◆ **Given text**:

-=-=-

Sabudana vada, a traditional Indian snack made with sabudana/sag or tapioca pearls and potato. My fail-proof Sabudana vada recipe to make Sabudana Vada, a traditional Indian snack made with sabudana (sago) and potato, is my fail-proof recipe for making delicious Sabudana cutlets.

Crisp and crunchy on the outside and melt-in-mouth soft on the inside, this gluten-free snack is perfect for serving as appetizers or breakfast. A beloved Maharashtrian recipe, these vadas turn out incredibly crispy while maintaining a soft texture inside. Traditionally enjoyed during fasting, they are also a fantastic teatime snack when paired with green chutney and a hot cup of masala or ginger tea.

Why Make Sabudana Vada?

  • Fasting-Friendly: Perfect for fasting days, as they are made from sabudana (tapioca pearls) and potatoes, which are commonly consumed during religious observances.
  • Delicious Flavor: The combination of spices and ingredients creates a mouthwatering taste, making them a popular choice for snacks or appetizers.
  • Crispy Texture: The unique texture of crispy outer layers and soft interiors offers a delightful eating experience.
  • Versatile Snack: Great for any occasion, whether as a breakfast item, teatime snack, or party appetizer.
  • Gluten-Free: Ideal for those with gluten sensitivities or anyone looking for gluten-free options.

-=-=-

Could you carry on the sabudana vada recipe page from after its final bullet on the snack being gluten-free?

-=-=-

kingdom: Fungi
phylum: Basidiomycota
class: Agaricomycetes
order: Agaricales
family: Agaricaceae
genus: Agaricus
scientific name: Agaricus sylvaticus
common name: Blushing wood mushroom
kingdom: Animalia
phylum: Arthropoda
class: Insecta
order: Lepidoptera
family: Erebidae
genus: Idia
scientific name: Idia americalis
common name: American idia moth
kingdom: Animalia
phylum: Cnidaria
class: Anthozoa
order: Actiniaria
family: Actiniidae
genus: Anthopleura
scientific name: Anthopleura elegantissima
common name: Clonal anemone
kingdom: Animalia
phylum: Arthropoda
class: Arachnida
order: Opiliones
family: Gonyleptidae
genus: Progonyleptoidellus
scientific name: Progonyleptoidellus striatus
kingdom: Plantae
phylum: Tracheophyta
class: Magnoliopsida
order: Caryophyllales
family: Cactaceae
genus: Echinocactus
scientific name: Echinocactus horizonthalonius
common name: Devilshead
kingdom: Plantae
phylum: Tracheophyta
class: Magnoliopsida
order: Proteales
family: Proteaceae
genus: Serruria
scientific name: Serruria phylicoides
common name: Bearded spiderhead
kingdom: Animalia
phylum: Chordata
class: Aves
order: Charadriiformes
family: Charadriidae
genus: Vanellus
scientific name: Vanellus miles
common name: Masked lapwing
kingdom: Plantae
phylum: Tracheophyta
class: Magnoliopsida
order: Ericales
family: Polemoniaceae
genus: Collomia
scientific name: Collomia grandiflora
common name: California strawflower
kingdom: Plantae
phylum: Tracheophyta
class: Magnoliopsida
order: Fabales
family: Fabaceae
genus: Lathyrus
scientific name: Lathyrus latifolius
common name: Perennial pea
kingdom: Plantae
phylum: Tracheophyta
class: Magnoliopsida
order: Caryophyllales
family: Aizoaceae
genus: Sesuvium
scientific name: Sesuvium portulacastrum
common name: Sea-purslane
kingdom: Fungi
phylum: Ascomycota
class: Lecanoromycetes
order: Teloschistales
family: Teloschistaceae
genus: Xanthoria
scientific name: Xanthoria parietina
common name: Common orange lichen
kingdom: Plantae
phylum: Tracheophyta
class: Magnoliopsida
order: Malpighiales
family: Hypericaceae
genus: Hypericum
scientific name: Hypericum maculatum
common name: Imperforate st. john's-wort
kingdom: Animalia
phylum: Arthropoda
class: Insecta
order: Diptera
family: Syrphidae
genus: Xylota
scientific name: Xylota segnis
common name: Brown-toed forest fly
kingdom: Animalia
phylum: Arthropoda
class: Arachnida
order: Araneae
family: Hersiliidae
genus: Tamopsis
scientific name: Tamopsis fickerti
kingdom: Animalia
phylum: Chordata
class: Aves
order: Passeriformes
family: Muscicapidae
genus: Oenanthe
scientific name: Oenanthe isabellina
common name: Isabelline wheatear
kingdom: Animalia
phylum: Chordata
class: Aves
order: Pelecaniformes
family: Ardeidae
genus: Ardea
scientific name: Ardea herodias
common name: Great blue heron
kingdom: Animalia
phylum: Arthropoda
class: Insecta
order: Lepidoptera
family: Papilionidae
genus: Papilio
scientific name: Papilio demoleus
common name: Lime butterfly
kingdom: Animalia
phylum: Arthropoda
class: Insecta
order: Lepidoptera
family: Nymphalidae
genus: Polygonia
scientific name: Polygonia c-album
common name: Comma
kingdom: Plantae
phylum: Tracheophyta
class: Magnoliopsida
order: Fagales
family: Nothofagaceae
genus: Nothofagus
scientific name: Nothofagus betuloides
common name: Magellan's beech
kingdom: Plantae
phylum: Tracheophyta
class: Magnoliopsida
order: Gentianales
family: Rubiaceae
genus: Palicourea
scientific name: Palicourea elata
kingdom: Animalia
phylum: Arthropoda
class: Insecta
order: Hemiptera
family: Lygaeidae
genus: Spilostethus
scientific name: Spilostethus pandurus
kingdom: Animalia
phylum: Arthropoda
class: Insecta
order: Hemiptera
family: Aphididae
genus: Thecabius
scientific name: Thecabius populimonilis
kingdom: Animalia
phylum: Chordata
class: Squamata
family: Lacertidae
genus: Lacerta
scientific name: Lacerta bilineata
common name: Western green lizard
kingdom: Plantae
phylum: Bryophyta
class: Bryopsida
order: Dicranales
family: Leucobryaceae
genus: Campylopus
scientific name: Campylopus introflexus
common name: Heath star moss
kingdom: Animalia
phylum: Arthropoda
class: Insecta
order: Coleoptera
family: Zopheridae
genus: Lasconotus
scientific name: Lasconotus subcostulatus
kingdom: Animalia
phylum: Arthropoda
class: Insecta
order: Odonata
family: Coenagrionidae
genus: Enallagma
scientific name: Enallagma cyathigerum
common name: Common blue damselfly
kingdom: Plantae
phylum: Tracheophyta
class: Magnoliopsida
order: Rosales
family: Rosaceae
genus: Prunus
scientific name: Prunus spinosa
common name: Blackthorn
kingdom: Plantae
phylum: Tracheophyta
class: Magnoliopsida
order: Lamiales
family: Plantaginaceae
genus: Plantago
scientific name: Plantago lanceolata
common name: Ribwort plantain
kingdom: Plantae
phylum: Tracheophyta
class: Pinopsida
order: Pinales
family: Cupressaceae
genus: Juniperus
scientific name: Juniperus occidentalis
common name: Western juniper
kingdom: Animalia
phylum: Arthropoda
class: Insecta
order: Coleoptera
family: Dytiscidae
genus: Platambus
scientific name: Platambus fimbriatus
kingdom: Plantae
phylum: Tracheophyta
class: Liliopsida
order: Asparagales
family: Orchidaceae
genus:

-=-=-

◆ **Task output**:
  • Easy to Prepare: Simple ingredients and straightforward cooking methods make it an accessible recipe for home cooks.

Ingredients

  • Sago or Sabudana: Sabudana is made up of tapioca. The starch is extracted from tapioca roots and processed to make these different sized sabudana pearls. Also known as sago or tapioca pearl.
  • Boiled Potato: I always have boiled potatoes in the fridge. So it is easier to make cutlets, tikkies and many other potato snacks. Always cool down potatoes before making any of these snacks it helps in the best texture!
  • Peanuts:  Roasted and skinned peanuts which are crushed into a coarse texture. 
  • Freshly Chopped Ingredients: coriander/cilantro, green chillies.
  • Spices and Seasonings: Salt, black pepper

I have taken care to include ingredients that are permitted during navratri. But make sure to consult your family because different people have different customs and permitted ingredients.

How to make it?

  • Soak Sabudana: Rinse sabudana thoroughly and soak it in just enough water to cover for 2-3 hours. After soaking, it will double in size. Squeeze out excess water and set aside.
  • Prepare the Vada Mixture: In a bowl, mix grated or mashed boiled potatoes, soaked sabudana, grated paneer, chopped coriander, chopped green chillies, salt, and black pepper until well combined. Divide the mixture into 12-16 portions and shape them into round flat patties.
  • Fry the Vadas: Heat oil in a pan until smoking. Add the shaped vadas to the hot oil and reduce the heat to medium. Fry until golden brown on both sides, then drain excess oil on absorbent paper.
  • Air Frying Option: Preheat the air fryer to 200°C for 5 minutes. Brush the vadas with oil, place them in a single layer, and air fry at 200°C for 5 minutes. Flip and air fry for an additional 3-4 minutes.

FAQ

How to soak Sabudana?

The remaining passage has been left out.